* _Task instructions_: In the material below, find every line containing the string "pencarian" and return it.

* _Input material_:
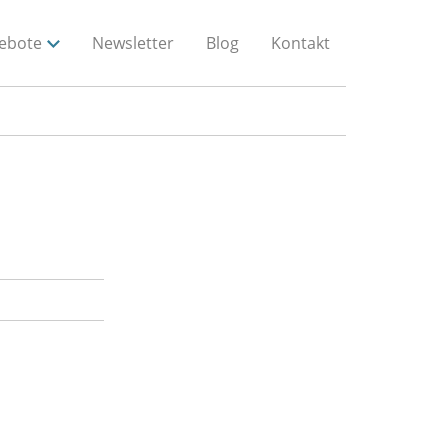
ebote
Newsletter
Blog
Kontakt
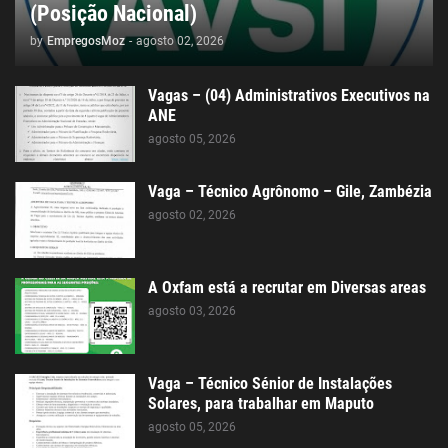
(Posição Nacional)
by
EmpregosMoz
-
agosto 02, 2026
Vagas – (04) Administrativos Executivos na
ANE
agosto 05, 2026
Vaga – Técnico Agrônomo – Gile, Zambézia
agosto 02, 2026
A Oxfam está a recrutar em Diversas areas
agosto 03, 2026
Vaga – Técnico Sénior de Instalações
Solares, para trabalhar em Maputo
agosto 05, 2026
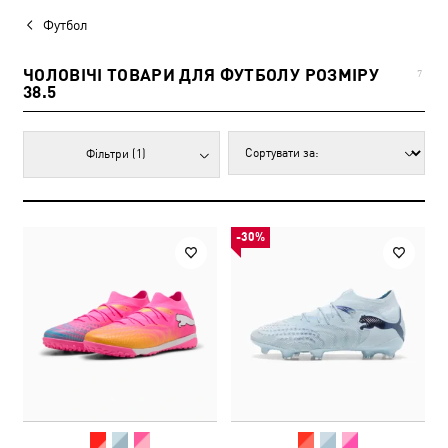
Футбол
ЧОЛОВІЧІ ТОВАРИ ДЛЯ ФУТБОЛУ РОЗМІРУ
7
38.5
Фільтри
(1)
-30%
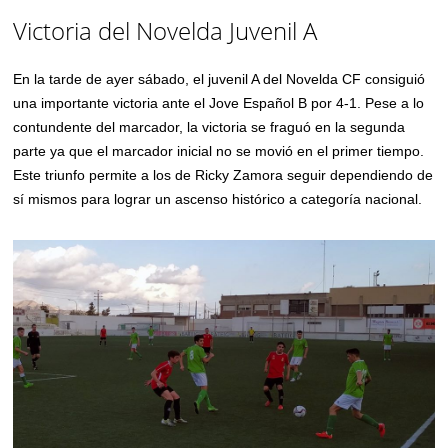
Victoria del Novelda Juvenil A
En la tarde de ayer sábado, el juvenil A del Novelda CF consiguió
una importante victoria ante el Jove Español B por 4-1. Pese a lo
contundente del marcador, la victoria se fraguó en la segunda
parte ya que el marcador inicial no se movió en el primer tiempo.
Este triunfo permite a los de Ricky Zamora seguir dependiendo de
sí mismos para lograr un ascenso histórico a categoría nacional.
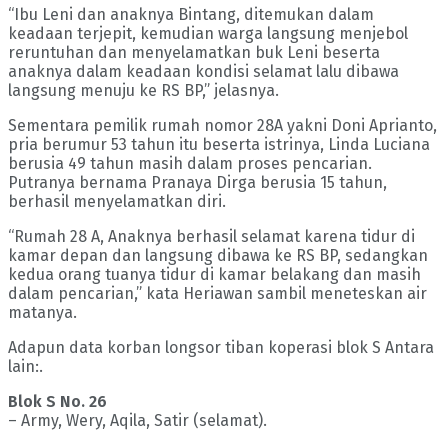
“Ibu Leni dan anaknya Bintang, ditemukan dalam
keadaan terjepit, kemudian warga langsung menjebol
reruntuhan dan menyelamatkan buk Leni beserta
anaknya dalam keadaan kondisi selamat lalu dibawa
langsung menuju ke RS BP,” jelasnya.
Sementara pemilik rumah nomor 28A yakni Doni Aprianto,
pria berumur 53 tahun itu beserta istrinya, Linda Luciana
berusia 49 tahun masih dalam proses pencarian.
Putranya bernama Pranaya Dirga berusia 15 tahun,
berhasil menyelamatkan diri.
“Rumah 28 A, Anaknya berhasil selamat karena tidur di
kamar depan dan langsung dibawa ke RS BP, sedangkan
kedua orang tuanya tidur di kamar belakang dan masih
dalam pencarian,” kata Heriawan sambil meneteskan air
matanya.
Adapun data korban longsor tiban koperasi blok S Antara
lain:.
Blok S No. 26
– Army, Wery, Aqila, Satir (selamat).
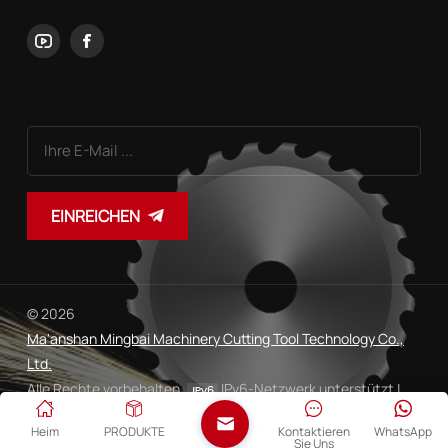
EINREICHEN
© 2026
Ma'anshan Mingbai Machinery Cutting Tool Technology Co.,
Ltd.
Alle Rechte vorbehalten.
IPv6-Netzwerk unterstützt |
Sitemap
Xml
Datenschutzrichtlinie
|
|
Heim
PRODUKTE
Kontaktieren
WhatsApp
Sie Uns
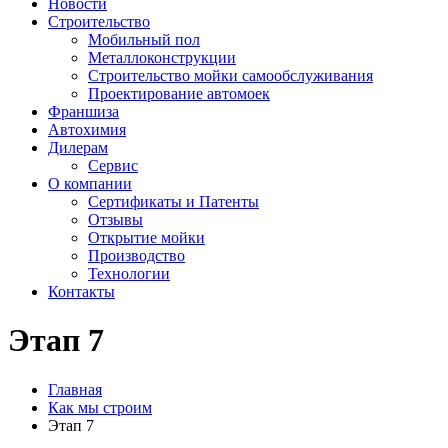
Новости
Строительство
Мобильный пол
Металлоконструкции
Строительство мойки самообслуживания
Проектирование автомоек
Франшиза
Автохимия
Дилерам
Сервис
О компании
Сертификаты и Патенты
Отзывы
Открытие мойки
Производство
Технологии
Контакты
Этап 7
Главная
Как мы строим
Этап 7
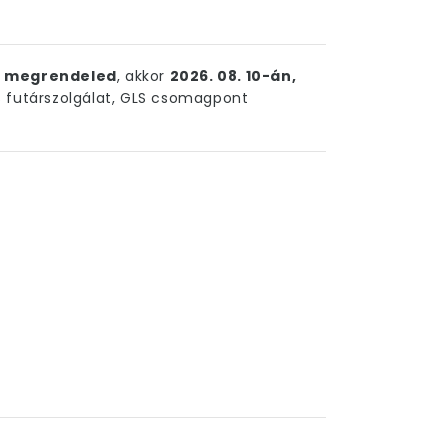
ig megrendeled
, akkor
2026. 08. 10-án,
futárszolgálat, GLS csomagpont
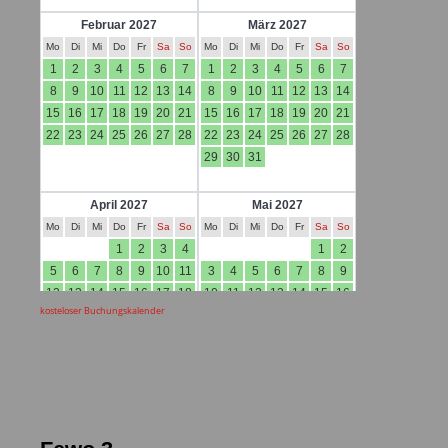
kosteloser Buchungskalender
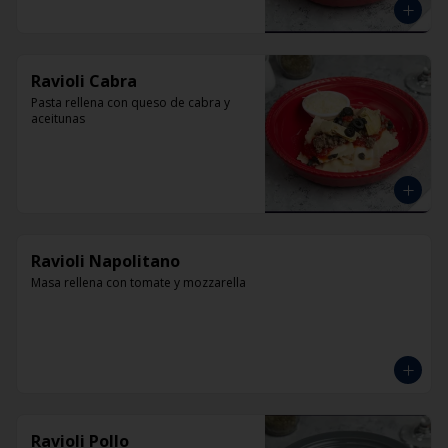
Ravioli Cabra
Pasta rellena con queso de cabra y 
aceitunas
Ravioli Napolitano
Masa rellena con tomate y mozzarella
Ravioli Pollo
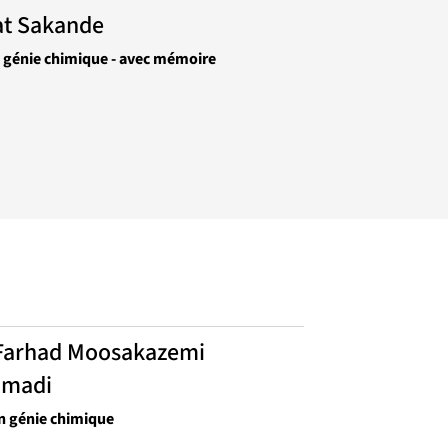
t Sakande
n génie chimique - avec mémoire
Farhad Moosakazemi
madi
n génie chimique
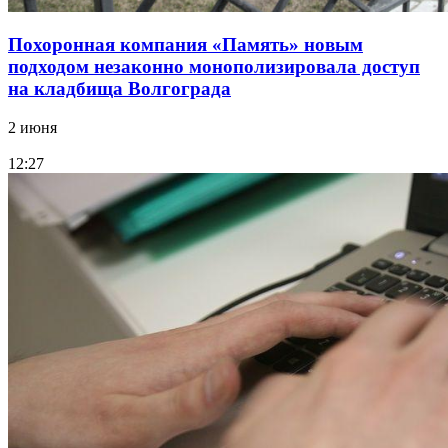
Похоронная компания «Память» новым
подходом незаконно монополизировала доступ
на кладбища Волгограда
2 июня
12:27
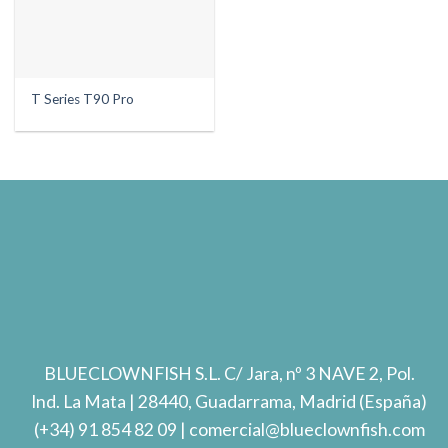
T Series T90 Pro
BLUECLOWNFISH S.L.
C/ Jara, nº 3 NAVE 2, Pol.
Ind. La Mata
| 28440, Guadarrama, Madrid (España)
(+34) 91 854 82 09
| comercial@blueclownfish.com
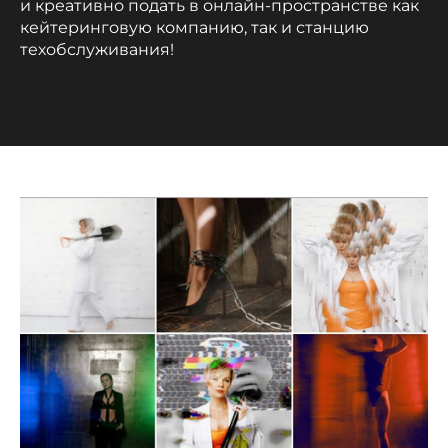
и креативно подать в онлайн-пространстве как
кейтеринговую компанию, так и станцию
техобслуживания!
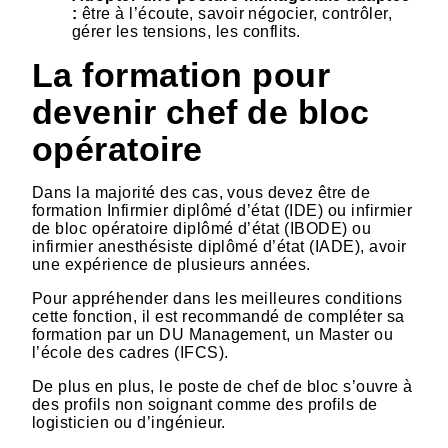
:
être à l’écoute, savoir négocier, contrôler,
gérer les tensions, les conflits.
La formation pour
devenir chef de bloc
opératoire
Dans la majorité des cas, vous devez être de
formation Infirmier diplômé d’état (IDE) ou infirmier
de bloc opératoire diplômé d’état (IBODE) ou
infirmier anesthésiste diplômé d’état (IADE), avoir
une expérience de plusieurs années.
Pour appréhender dans les meilleures conditions
cette fonction, il est recommandé de compléter sa
formation par un DU Management, un Master ou
l’école des cadres (IFCS).
De plus en plus, le poste de chef de bloc s’ouvre à
des profils non soignant comme des profils de
logisticien ou d’ingénieur.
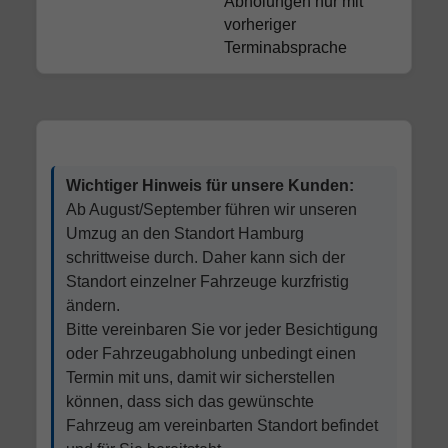
Abholungen nur mit
vorheriger
Terminabsprache
Wichtiger Hinweis für unsere Kunden:
Ab August/September führen wir unseren
Umzug an den Standort Hamburg
schrittweise durch. Daher kann sich der
Standort einzelner Fahrzeuge kurzfristig
ändern.
Bitte vereinbaren Sie vor jeder Besichtigung
oder Fahrzeugabholung unbedingt einen
Termin mit uns, damit wir sicherstellen
können, dass sich das gewünschte
Fahrzeug am vereinbarten Standort befindet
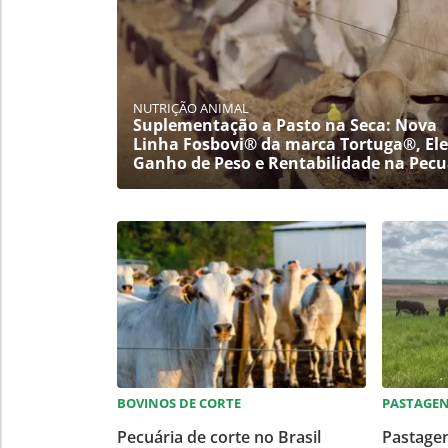
NUTRIÇÃO ANIMAL
Suplementação a Pasto na Seca: Nova
Linha Fosbovi® da marca Tortuga®, El
Ganho de Peso e Rentabilidade na Pecu
BOVINOS DE CORTE
PASTAGE
Pecuária de corte no Brasil
Pastagen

* _Exercise output_:
berusia 49 tahun masih dalam proses pencarian.
dalam pencarian,” kata Heriawan sambil meneteskan air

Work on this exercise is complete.